Laala Boukhalfa: Tout simplement, la démarche des ministères concernés est faussée. Le problème réside au niveau de la distribution. Le déstockage effectué par les ministères en charge n’a pas résolu le problème, au contraire, il a amplifié la situation, en alimentant de plus la spéculation. En effet, il était préférable que ces quantités déstockées soient injectées dans le marché de gros afin d’augmenter l’offre. C’est à travers cette méthode que les prix de la pomme de terre vont baisser. Continuer avec ces opérations de déstockage direct au consommateur, ne réglera en rien le problème.
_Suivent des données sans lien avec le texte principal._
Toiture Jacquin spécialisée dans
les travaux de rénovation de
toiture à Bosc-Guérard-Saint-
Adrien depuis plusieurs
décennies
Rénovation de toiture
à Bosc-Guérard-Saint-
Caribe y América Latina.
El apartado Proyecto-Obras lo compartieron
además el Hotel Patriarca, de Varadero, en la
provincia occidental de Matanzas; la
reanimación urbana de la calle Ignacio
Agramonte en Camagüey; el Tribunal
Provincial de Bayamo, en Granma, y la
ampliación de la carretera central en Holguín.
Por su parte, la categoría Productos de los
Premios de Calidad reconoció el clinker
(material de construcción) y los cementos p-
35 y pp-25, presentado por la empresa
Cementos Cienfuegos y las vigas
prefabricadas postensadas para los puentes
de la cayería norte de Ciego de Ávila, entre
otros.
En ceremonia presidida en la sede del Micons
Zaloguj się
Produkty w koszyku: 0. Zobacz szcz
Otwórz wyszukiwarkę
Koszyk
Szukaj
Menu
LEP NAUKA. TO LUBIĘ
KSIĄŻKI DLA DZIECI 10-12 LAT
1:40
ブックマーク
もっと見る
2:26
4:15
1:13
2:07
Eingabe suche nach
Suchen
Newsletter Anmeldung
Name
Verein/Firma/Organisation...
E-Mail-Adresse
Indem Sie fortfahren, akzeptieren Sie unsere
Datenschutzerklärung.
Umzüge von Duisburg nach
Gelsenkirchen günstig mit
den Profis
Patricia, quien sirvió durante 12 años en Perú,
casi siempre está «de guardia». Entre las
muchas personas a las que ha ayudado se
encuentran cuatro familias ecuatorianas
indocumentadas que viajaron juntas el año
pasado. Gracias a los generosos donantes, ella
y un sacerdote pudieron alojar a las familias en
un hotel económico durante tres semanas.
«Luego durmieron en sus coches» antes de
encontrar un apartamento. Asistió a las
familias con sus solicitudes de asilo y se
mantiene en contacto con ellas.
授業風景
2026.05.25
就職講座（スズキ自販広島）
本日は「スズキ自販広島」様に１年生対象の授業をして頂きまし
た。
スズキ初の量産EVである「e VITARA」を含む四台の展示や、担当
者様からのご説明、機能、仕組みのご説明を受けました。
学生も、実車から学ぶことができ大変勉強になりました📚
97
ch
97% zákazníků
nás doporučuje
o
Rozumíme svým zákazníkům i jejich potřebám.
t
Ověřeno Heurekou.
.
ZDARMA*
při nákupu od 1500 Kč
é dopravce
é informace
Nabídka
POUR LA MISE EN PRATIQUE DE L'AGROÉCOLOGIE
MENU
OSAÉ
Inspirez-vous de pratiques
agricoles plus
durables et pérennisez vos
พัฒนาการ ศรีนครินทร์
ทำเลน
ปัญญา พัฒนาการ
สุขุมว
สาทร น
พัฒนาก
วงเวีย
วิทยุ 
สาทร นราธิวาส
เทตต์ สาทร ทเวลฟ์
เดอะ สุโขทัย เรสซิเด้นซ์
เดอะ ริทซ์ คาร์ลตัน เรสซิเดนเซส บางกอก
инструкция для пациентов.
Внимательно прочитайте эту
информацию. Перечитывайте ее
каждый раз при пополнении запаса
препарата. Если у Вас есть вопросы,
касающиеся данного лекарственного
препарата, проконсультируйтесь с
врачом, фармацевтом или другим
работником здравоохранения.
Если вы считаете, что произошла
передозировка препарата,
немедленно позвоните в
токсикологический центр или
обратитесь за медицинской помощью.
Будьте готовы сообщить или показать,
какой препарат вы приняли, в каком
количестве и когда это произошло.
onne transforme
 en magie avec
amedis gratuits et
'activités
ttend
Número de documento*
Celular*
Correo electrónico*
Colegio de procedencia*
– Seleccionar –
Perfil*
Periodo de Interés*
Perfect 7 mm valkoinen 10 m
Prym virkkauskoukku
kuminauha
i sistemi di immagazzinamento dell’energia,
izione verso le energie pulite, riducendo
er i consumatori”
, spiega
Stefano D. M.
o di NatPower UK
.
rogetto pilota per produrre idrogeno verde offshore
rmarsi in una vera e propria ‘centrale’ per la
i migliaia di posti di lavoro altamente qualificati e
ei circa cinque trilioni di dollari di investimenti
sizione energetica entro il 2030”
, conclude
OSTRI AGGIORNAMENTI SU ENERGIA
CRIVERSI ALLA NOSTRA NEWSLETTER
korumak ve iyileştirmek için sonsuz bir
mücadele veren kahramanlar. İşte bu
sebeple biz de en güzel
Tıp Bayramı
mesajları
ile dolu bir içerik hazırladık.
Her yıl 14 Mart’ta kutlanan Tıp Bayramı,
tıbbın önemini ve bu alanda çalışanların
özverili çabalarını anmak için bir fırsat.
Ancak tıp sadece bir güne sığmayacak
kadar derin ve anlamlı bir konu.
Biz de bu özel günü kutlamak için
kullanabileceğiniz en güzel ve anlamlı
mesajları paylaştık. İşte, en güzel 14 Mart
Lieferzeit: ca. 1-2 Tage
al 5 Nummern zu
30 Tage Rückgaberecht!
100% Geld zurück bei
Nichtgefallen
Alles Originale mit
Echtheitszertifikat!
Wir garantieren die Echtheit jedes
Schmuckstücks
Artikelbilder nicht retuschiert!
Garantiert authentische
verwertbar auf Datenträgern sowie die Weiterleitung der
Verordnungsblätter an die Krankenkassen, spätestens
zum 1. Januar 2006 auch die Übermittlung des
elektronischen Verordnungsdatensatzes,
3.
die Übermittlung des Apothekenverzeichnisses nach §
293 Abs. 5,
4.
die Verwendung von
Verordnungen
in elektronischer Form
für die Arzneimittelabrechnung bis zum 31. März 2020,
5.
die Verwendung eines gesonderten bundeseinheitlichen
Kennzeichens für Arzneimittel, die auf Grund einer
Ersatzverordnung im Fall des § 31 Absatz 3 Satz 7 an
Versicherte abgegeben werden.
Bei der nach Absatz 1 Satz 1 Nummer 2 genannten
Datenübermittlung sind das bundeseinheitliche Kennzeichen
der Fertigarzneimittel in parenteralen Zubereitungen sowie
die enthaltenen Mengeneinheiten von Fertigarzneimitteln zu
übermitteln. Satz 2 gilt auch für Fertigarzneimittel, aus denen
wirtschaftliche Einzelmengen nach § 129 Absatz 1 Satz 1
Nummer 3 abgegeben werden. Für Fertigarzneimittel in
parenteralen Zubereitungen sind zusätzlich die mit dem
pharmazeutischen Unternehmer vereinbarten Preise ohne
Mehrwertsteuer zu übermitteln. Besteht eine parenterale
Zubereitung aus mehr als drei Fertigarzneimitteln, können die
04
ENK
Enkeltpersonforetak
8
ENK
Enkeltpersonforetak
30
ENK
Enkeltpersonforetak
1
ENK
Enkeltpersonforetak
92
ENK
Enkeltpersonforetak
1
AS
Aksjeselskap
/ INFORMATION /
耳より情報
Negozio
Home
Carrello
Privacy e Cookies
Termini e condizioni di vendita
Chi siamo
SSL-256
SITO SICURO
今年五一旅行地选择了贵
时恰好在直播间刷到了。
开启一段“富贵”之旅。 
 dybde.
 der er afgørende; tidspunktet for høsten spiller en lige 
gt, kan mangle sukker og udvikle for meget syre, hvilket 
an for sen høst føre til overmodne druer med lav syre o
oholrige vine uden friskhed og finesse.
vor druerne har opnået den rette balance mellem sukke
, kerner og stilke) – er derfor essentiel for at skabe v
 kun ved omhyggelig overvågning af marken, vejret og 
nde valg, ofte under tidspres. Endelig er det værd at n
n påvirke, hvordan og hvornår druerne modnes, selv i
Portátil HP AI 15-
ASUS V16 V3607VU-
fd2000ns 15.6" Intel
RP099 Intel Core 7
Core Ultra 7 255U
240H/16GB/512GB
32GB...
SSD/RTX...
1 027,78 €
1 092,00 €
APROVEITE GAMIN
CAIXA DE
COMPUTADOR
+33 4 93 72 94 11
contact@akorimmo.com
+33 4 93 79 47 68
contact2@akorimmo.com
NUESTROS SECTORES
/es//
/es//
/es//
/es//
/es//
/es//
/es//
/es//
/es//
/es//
Puisque actuellement, les camions disséminés à travers les quatre coins du pays n’arrivent pas à bon port. Et aussi dans la mesure où, des quantités énormes de cette pomme de terre fixée à 50 sont carrément détournées par certains opportunistes pour la revendre au prix de 70 DA aux commerçants détaillants et la proposer une nouvelle fois aux consommateurs à 100 DA et plus. Ainsi, l’Office nationale interprofessionnel des légumes et des viandes (ONILEV) n’a pas la vocation de vendre directement aux consommateurs. Il est sensé alimenter le marché de gros. Il faut en finir avec le déstockage direct que je qualifie de cinéma !
Selon vous, quels sont les problèmes réels ayant présidé à cette flambée des prix de la pomme de terre qui perdure depuis plusieurs mois ?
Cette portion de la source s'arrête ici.